Изменить размер шрифта - +
Половина третьей части уже готова. По форме в этой симфонии будет много нового, и, между прочим, финал будет не громкое аллегро, а наоборот, самое тягучее адажио. Ты не можешь себе представить, какое блаженство я ощущаю, убедившись, что время еще не прошло и что работать еще можно. Конечно, я, может быть, ошибаюсь, но кажется, что нет. Пожалуйста, кроме Модеста, никому об этом не говори.

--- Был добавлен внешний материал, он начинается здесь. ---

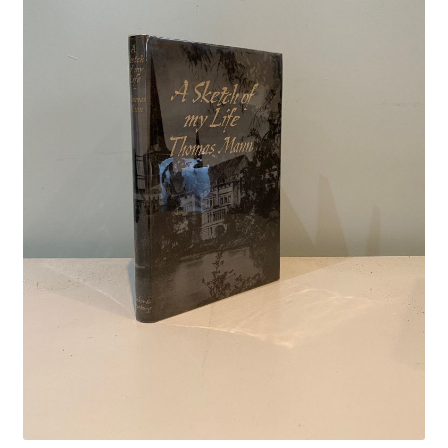
Crime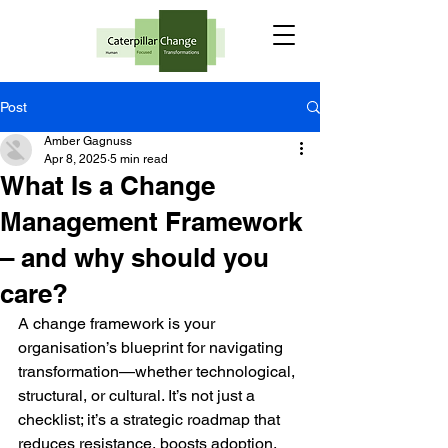
Post
Amber Gagnuss
Apr 8, 2025
5 min read
What Is a Change
Management Framework
– and why should you
care?
A change framework is your 
organisation’s blueprint for navigating 
transformation—whether technological, 
structural, or cultural. It’s not just a 
checklist; it’s a strategic roadmap that 
reduces resistance, boosts adoption, 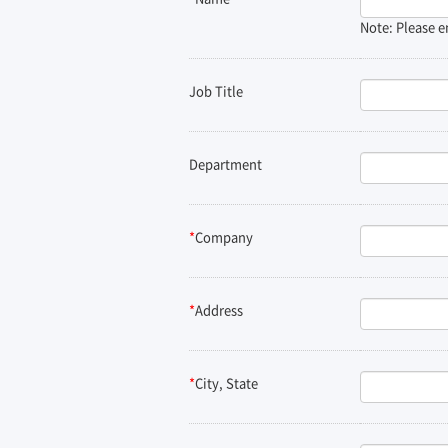
Note: Please e
Job Title
Department
*
Company
*
Address
*
City, State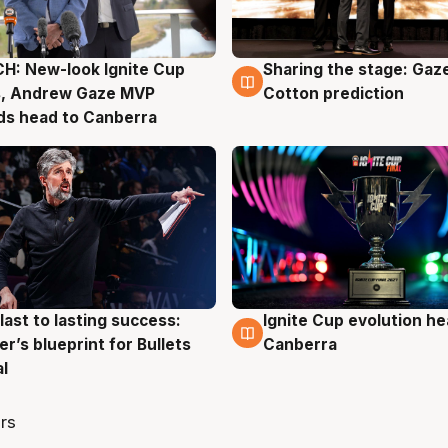
H: New-look Ignite Cup
Sharing the stage: Gaz
g
3 Aug
s, Andrew Gaze MVP
Cotton prediction
ds head to Canberra
last to lasting success:
Ignite Cup evolution he
g
3 Aug
r’s blueprint for Bullets
Canberra
al
rs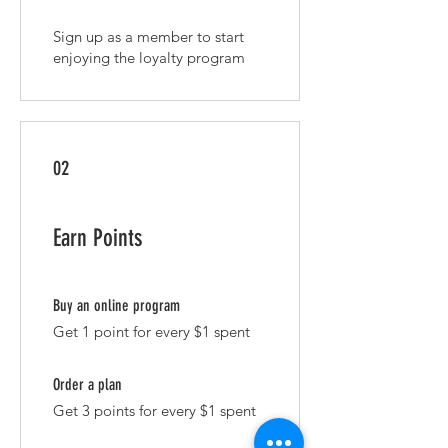
Sign up as a member to start
enjoying the loyalty program
02
Earn Points
Buy an online program
Get 1 point for every $1 spent
Order a plan
Get 3 points for every $1 spent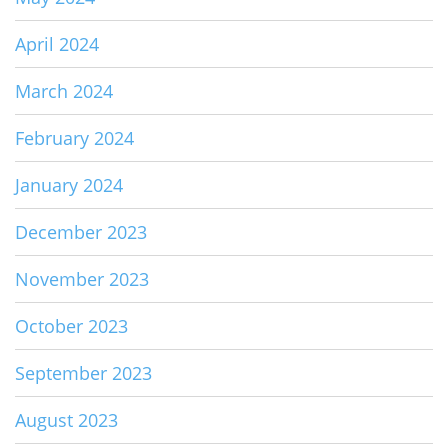
April 2024
March 2024
February 2024
January 2024
December 2023
November 2023
October 2023
September 2023
August 2023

В эту весну, на короткое время, к нему вернулась лихорадка творчества, – после первой части он тут же на нотном листе написал: “Слава Тебе Господи! Начал в четверг 4 февраля. Кончил во вторник 9 февраля”.

Он набрасывал темы вчерне, он уже слышал их инструментовку. Виолончели и альты в первой части – как безудержное сердцебиение, вздохи фаготов, разрывающее грудь скерцо и вместо аллегро финала – дрожание смерти в адажио. Как когда-то, он писал плача, и любил каждый аккорд; как когда-то, был в бреду вдохновения, и только летом, во время инструментовки написанных четырех частей он отрезвел и увидел трудности.

Теперь это была уже работа, с потом, усталостью, со всем тем, что следовало за ней всегда. И уже он видел себя дирижирующим симфонией в Петербурге на концерте 16 октября, и в нетерпении вызывал к себе младшего Конюса для клавираусцуга…

Осенью он на несколько дней приехал в Москву: в Малом театре шла в первый раз пьеса Модеста “Предрассудки”. Успеха не было, но “вспрыснуть” премьеру, как обычно, отправились в ресторан – в Большой Московский, где в гостинице на этот раз остановился Чайковский. Фигнер, несравненный Германн “Пиковой дамы”, спрашивал его:

– Петр Ильич, где вы помещаете свои капиталы?

– В настоящее время – в Большой Московской, – отвечал ему Чайковский.

На следующий день у Танеева в гостях Петр Ильич играл в первый раз свою Шестую симфонию.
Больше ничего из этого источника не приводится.